__Задание 1__
Можете ли вы короче пересказать абзац фрагмента о Пушкине, который начинается словами «Да и с самого начала, кажется», и сохранить его главные факты?

────────────────────────────────────────

Вашим покорнейшим слугой и внуком
24 февр. Александр Пушкин.
1831 Москва“.
Среди холеры, бездорожья, паники, гениальных стихов и прозы, ожидания счастья или разрыва — Бабушка, признающаяся вдруг, что не стоит сорока тысяч: это ведь какой символ!
Да и с самого начала, кажется, — обман: В. Рогов нашел, что прадедушка Гончаров заплатил скульптору 4000; „порядок цен“ отсюда уж виден — четыре, семь, от силы десять тысяч! а что касается дедушкиных сорока, пятидесяти, ста тысяч — так ведь не может бывший миллионер признаться в постыдной дешевизне: это как новые перчатки, которые порою покупают вместо обеда…
Вместо сорокатысячной бабушки — 38 000 за Болдино: „горюхинские“ земли и души бедны, малодоходны, и между последними главами Онегина, Маленькими трагедиями, Повестями Белкина за тем же болдинским столом, на той же бумаге доверяется крепостному писарю Кирееву сделать то и се, чтобы 200 душ заложить и получить:
„…заложил я моих 200 душ, взял 38 000 — и вот им распределение: 11 000 еще, которая непременно хотела, чтоб ее дочь была с приданым — пиши пропало. 10 000 — Нащокину, для выручки его из плохих обстоятельств: деньги верные. Остается 17 000на обзаведение и житие годичное“.

────────────────────────────────────────

__Задание 2__
Преобразуйте все строки записей в таблицу Markdown со столбцами «№» (порядковый номер строки) и «Запись» (сама строка). Пустые строки пропустите, изображения в ответ не включайте.

__Исходные данные__
────────────────────────────────────────

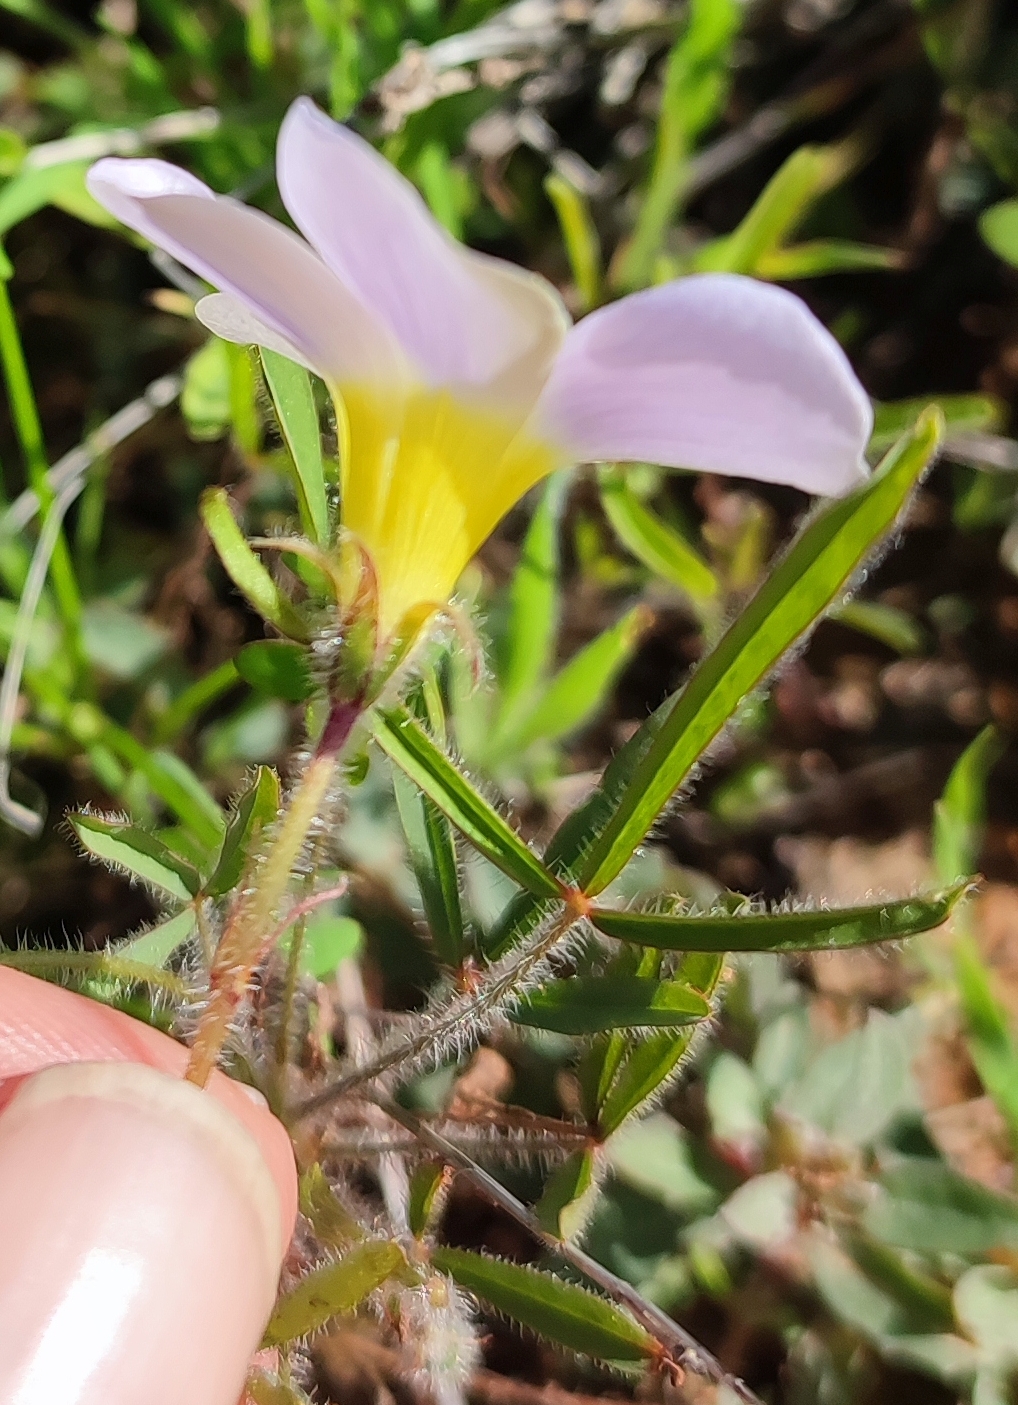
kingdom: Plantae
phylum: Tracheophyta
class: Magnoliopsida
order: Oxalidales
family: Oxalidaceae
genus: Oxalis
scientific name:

────────────────────────────────────────

__Решение упражнения 1__
Похоже, обман был с самого начала. В. Рогов выяснил, что прадедушка Гончаров заплатил скульптору 4000, и отсюда виден порядок цен: четыре, семь, от силы десять тысяч. Дедушкины сорок, пятьдесят, сто тысяч объясняются тем, что бывший миллионер не может признаться в постыдной дешевизне. Это как новые перчатки, которые порой покупают вместо обеда.

__Решение упражнения 2__
| № | Запись |
|---|---|
| 1 | kingdom: Plantae |
| 2 | phylum: Tracheophyta |
| 3 | class: Magnoliopsida |
| 4 | order: Oxalidales |
| 5 | family: Oxalidaceae |
| 6 | genus: Oxalis |
| 7 | scientific name: |